Work item ▸ Take the entries that follow and return exactly the lines from the one holding "вернёмся к ним" through the one holding "из нас вытянул", both included. Nothing else is needed.

Input records ▸
- - -

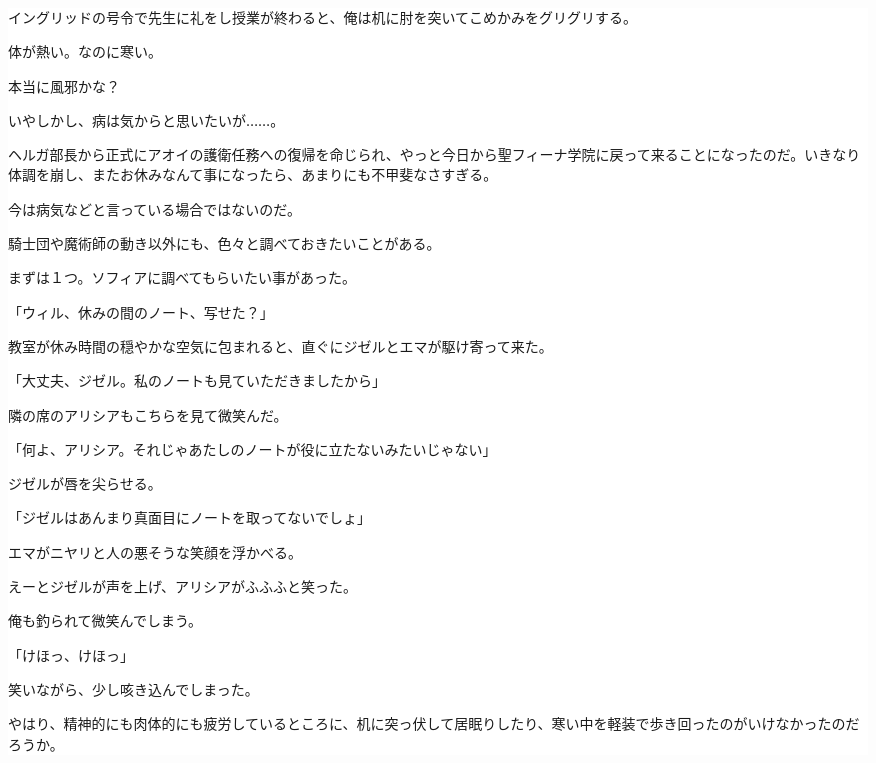  <p id="L60">
  イングリッドの号令で先生に礼をし授業が終わると、俺は机に肘を突いてこめかみをグリグリする。
 </p>
 <p id="L61">
  体が熱い。なのに寒い。
 </p>
 <p id="L62">
  本当に風邪かな？
 </p>
 <p id="L63">
  いやしかし、病は気からと思いたいが……。
 </p>
 <p id="L64">
  ヘルガ部長から正式にアオイの護衛任務への復帰を命じられ、やっと今日から聖フィーナ学院に戻って来ることになったのだ。いきなり体調を崩し、またお休みなんて事になったら、あまりにも不甲斐なさすぎる。
 </p>
 <p id="L65">
  今は病気などと言っている場合ではないのだ。
 </p>
 <p id="L66">
  騎士団や魔術師の動き以外にも、色々と調べておきたいことがある。
 </p>
 <p id="L67">
  まずは１つ。ソフィアに調べてもらいたい事があった。
 </p>
 <p id="L68">
  「ウィル、休みの間のノート、写せた？」
 </p>
 <p id="L69">
  教室が休み時間の穏やかな空気に包まれると、直ぐにジゼルとエマが駆け寄って来た。
 </p>
 <p id="L70">
  「大丈夫、ジゼル。私のノートも見ていただきましたから」
 </p>
 <p id="L71">
  隣の席のアリシアもこちらを見て微笑んだ。
 </p>
 <p id="L72">
  「何よ、アリシア。それじゃあたしのノートが役に立たないみたいじゃない」
 </p>
 <p id="L73">
  ジゼルが唇を尖らせる。
 </p>
 <p id="L74">
  「ジゼルはあんまり真面目にノートを取ってないでしょ」
 </p>
 <p id="L75">
  エマがニヤリと人の悪そうな笑顔を浮かべる。
 </p>
 <p id="L76">
  えーとジゼルが声を上げ、アリシアがふふふと笑った。
 </p>
 <p id="L77">
  俺も釣られて微笑んでしまう。
 </p>
 <p id="L78">
  「けほっ、けほっ」
 </p>
 <p id="L79">
  笑いながら、少し咳き込んでしまった。
 </p>
 <p id="L80">
  やはり、精神的にも肉体的にも疲労しているところに、机に突っ伏して居眠りしたり、寒い中を軽装で歩き回ったのがいけなかったのだろうか。
 </p>
 <p id="L81">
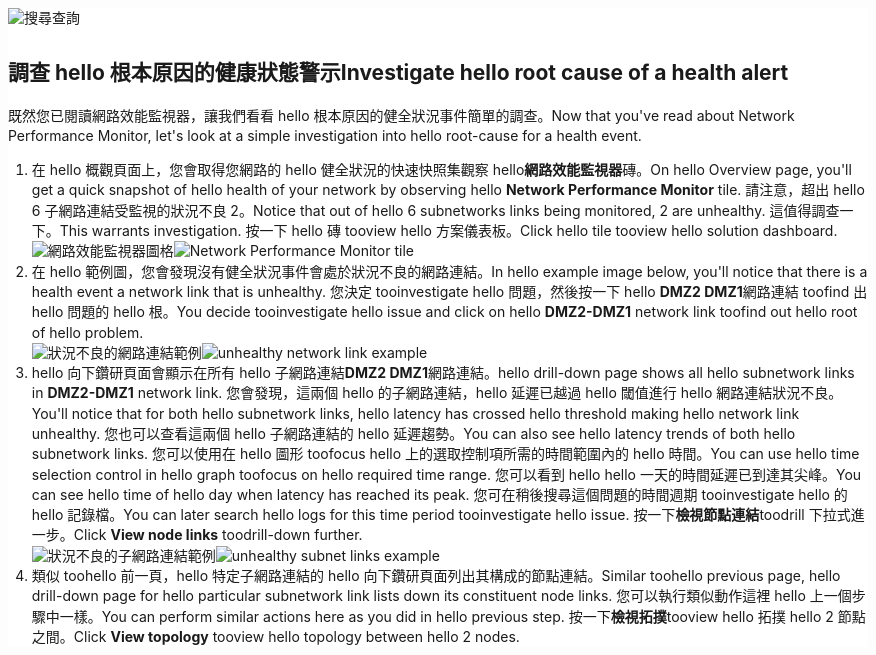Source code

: ![搜尋查詢](./media/log-analytics-network-performance-monitor/npm-queries.png)

## <a name="investigate-hello-root-cause-of-a-health-alert"></a><span data-ttu-id="7106f-385">調查 hello 根本原因的健康狀態警示</span><span class="sxs-lookup"><span data-stu-id="7106f-385">Investigate hello root cause of a health alert</span></span>
<span data-ttu-id="7106f-386">既然您已閱讀網路效能監視器，讓我們看看 hello 根本原因的健全狀況事件簡單的調查。</span><span class="sxs-lookup"><span data-stu-id="7106f-386">Now that you've read about Network Performance Monitor, let's look at a simple investigation into hello root-cause for a health event.</span></span>

1. <span data-ttu-id="7106f-387">在 hello 概觀頁面上，您會取得您網路的 hello 健全狀況的快速快照集觀察 hello**網路效能監視器**磚。</span><span class="sxs-lookup"><span data-stu-id="7106f-387">On hello Overview page, you'll get a quick snapshot of hello health of your network by observing hello **Network Performance Monitor** tile.</span></span> <span data-ttu-id="7106f-388">請注意，超出 hello 6 子網路連結受監視的狀況不良 2。</span><span class="sxs-lookup"><span data-stu-id="7106f-388">Notice that out of hello 6 subnetworks links being monitored, 2 are unhealthy.</span></span> <span data-ttu-id="7106f-389">這值得調查一下。</span><span class="sxs-lookup"><span data-stu-id="7106f-389">This warrants investigation.</span></span> <span data-ttu-id="7106f-390">按一下 hello 磚 tooview hello 方案儀表板。</span><span class="sxs-lookup"><span data-stu-id="7106f-390">Click hello tile tooview hello solution dashboard.</span></span>  
   <span data-ttu-id="7106f-391">![網路效能監視器圖格](./media/log-analytics-network-performance-monitor/npm-investigation01.png)</span><span class="sxs-lookup"><span data-stu-id="7106f-391">![Network Performance Monitor tile](./media/log-analytics-network-performance-monitor/npm-investigation01.png)</span></span>
2. <span data-ttu-id="7106f-392">在 hello 範例圖，您會發現沒有健全狀況事件會處於狀況不良的網路連結。</span><span class="sxs-lookup"><span data-stu-id="7106f-392">In hello example image below, you'll notice that there is a health event a network link that is unhealthy.</span></span> <span data-ttu-id="7106f-393">您決定 tooinvestigate hello 問題，然後按一下 hello **DMZ2 DMZ1**網路連結 toofind 出 hello 問題的 hello 根。</span><span class="sxs-lookup"><span data-stu-id="7106f-393">You decide tooinvestigate hello issue and click on hello **DMZ2-DMZ1** network link toofind out hello root of hello problem.</span></span>  
   <span data-ttu-id="7106f-394">![狀況不良的網路連結範例](./media/log-analytics-network-performance-monitor/npm-investigation02.png)</span><span class="sxs-lookup"><span data-stu-id="7106f-394">![unhealthy network link example](./media/log-analytics-network-performance-monitor/npm-investigation02.png)</span></span>
3. <span data-ttu-id="7106f-395">hello 向下鑽研頁面會顯示在所有 hello 子網路連結**DMZ2 DMZ1**網路連結。</span><span class="sxs-lookup"><span data-stu-id="7106f-395">hello drill-down page shows all hello subnetwork links in **DMZ2-DMZ1** network link.</span></span> <span data-ttu-id="7106f-396">您會發現，這兩個 hello 的子網路連結，hello 延遲已越過 hello 閾值進行 hello 網路連結狀況不良。</span><span class="sxs-lookup"><span data-stu-id="7106f-396">You'll notice that for both hello subnetwork links, hello latency has crossed hello threshold making hello network link unhealthy.</span></span> <span data-ttu-id="7106f-397">您也可以查看這兩個 hello 子網路連結的 hello 延遲趨勢。</span><span class="sxs-lookup"><span data-stu-id="7106f-397">You can also see hello latency trends of both hello subnetwork links.</span></span> <span data-ttu-id="7106f-398">您可以使用在 hello 圖形 toofocus hello 上的選取控制項所需的時間範圍內的 hello 時間。</span><span class="sxs-lookup"><span data-stu-id="7106f-398">You can use hello time selection control in hello graph toofocus on hello required time range.</span></span> <span data-ttu-id="7106f-399">您可以看到 hello hello 一天的時間延遲已到達其尖峰。</span><span class="sxs-lookup"><span data-stu-id="7106f-399">You can see hello time of hello day when latency has reached its peak.</span></span> <span data-ttu-id="7106f-400">您可在稍後搜尋這個問題的時間週期 tooinvestigate hello 的 hello 記錄檔。</span><span class="sxs-lookup"><span data-stu-id="7106f-400">You can later search hello logs for this time period tooinvestigate hello issue.</span></span> <span data-ttu-id="7106f-401">按一下**檢視節點連結**toodrill 下拉式進一步。</span><span class="sxs-lookup"><span data-stu-id="7106f-401">Click **View node links** toodrill-down further.</span></span>  
   <span data-ttu-id="7106f-402">![狀況不良的子網路連結範例](./media/log-analytics-network-performance-monitor/npm-investigation03.png)</span><span class="sxs-lookup"><span data-stu-id="7106f-402">![unhealthy subnet links example](./media/log-analytics-network-performance-monitor/npm-investigation03.png)</span></span>
4. <span data-ttu-id="7106f-403">類似 toohello 前一頁，hello 特定子網路連結的 hello 向下鑽研頁面列出其構成的節點連結。</span><span class="sxs-lookup"><span data-stu-id="7106f-403">Similar toohello previous page, hello drill-down page for hello particular subnetwork link lists down its constituent node links.</span></span> <span data-ttu-id="7106f-404">您可以執行類似動作這裡 hello 上一個步驟中一樣。</span><span class="sxs-lookup"><span data-stu-id="7106f-404">You can perform similar actions  here as you did in hello previous step.</span></span> <span data-ttu-id="7106f-405">按一下**檢視拓撲**tooview hello 拓撲 hello 2 節點之間。</span><span class="sxs-lookup"><span data-stu-id="7106f-405">Click **View topology** tooview hello topology between hello 2 nodes.</span></span>  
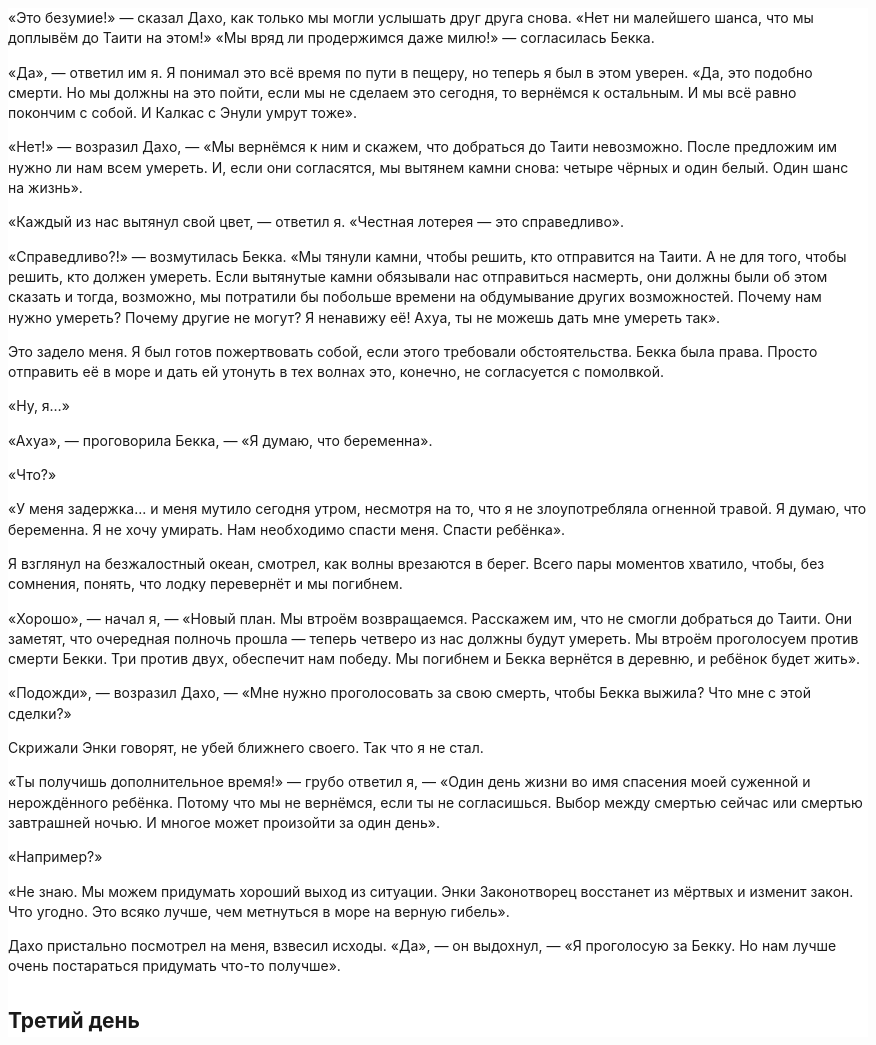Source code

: «Это безумие!» — сказал Дахо, как только мы могли услышать друг друга снова. «Нет ни малейшего шанса, что мы доплывём до Таити на этом!» «Мы вряд ли продержимся даже милю!» — согласилась Бекка.

«Да», — ответил им я. Я понимал это всё время по пути в пещеру, но теперь я был в этом уверен. «Да, это подобно смерти. Но мы должны на это пойти, если мы не сделаем это сегодня, то вернёмся к остальным. И мы всё равно покончим с собой. И Калкас с Энули умрут тоже».

«Нет!» — возразил Дахо, — «Мы вернёмся к ним и скажем, что добраться до Таити невозможно. После предложим им нужно ли нам всем умереть. И, если они согласятся, мы вытянем камни снова: четыре чёрных и один белый. Один шанс на жизнь».

«Каждый из нас вытянул свой цвет, — ответил я. «Честная лотерея — это справедливо».

«Справедливо?!» — возмутилась Бекка. «Мы тянули камни, чтобы решить, кто отправится на Таити. А не для того, чтобы решить, кто должен умереть. Если вытянутые камни обязывали нас отправиться насмерть, они должны были об этом сказать и тогда, возможно, мы потратили бы побольше времени на обдумывание других возможностей. Почему нам нужно умереть? Почему другие не могут? Я ненавижу её! Ахуа, ты не можешь дать мне умереть так».

Это задело меня. Я был готов пожертвовать собой, если этого требовали обстоятельства. Бекка была права. Просто отправить её в море и дать ей утонуть в тех волнах это, конечно, не согласуется с помолвкой.

«Ну, я…»

«Ахуа», — проговорила Бекка, — «Я думаю, что беременна».

«Что?»

«У меня задержка... и меня мутило сегодня утром, несмотря на то, что я не злоупотребляла огненной травой. Я думаю, что беременна. Я не хочу умирать. Нам необходимо спасти меня. Спасти ребёнка».

Я взглянул на безжалостный океан, смотрел, как волны врезаются в берег. Всего пары моментов хватило, чтобы, без сомнения, понять, что лодку перевернёт и мы погибнем.

«Хорошо», — начал я, — «Новый план. Мы втроём возвращаемся. Расскажем им, что не смогли добраться до Таити. Они заметят, что очередная полночь прошла — теперь четверо из нас должны будут умереть. Мы втроём проголосуем против смерти Бекки. Три против двух, обеспечит нам победу. Мы погибнем и Бекка вернётся в деревню, и ребёнок будет жить».

«Подожди», — возразил Дахо, — «Мне нужно проголосовать за свою смерть, чтобы Бекка выжила? Что мне с этой сделки?»

Скрижали Энки говорят, не убей ближнего своего. Так что я не стал.

«Ты получишь дополнительное время!» — грубо ответил я, — «Один день жизни во имя спасения моей суженной и нерождённого ребёнка. Потому что мы не вернёмся, если ты не согласишься. Выбор между смертью сейчас или смертью завтрашней ночью. И многое может произойти за один день».

«Например?»

«Не знаю. Мы можем придумать хороший выход из ситуации. Энки Законотворец восстанет из мёртвых и изменит закон. Что угодно. Это всяко лучше, чем метнуться в море на верную гибель».

Дахо пристально посмотрел на меня, взвесил исходы. «Да», — он выдохнул, — «Я проголосую за Бекку. Но нам лучше очень постараться придумать что-то получше».

## Третий день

- - -

Response area ▸
«Нет!» — возразил Дахо, — «Мы вернёмся к ним и скажем, что добраться до Таити невозможно. После предложим им нужно ли нам всем умереть. И, если они согласятся, мы вытянем камни снова: четыре чёрных и один белый. Один шанс на жизнь».

«Каждый из нас вытянул свой цвет, — ответил я. «Честная лотерея — это справедливо».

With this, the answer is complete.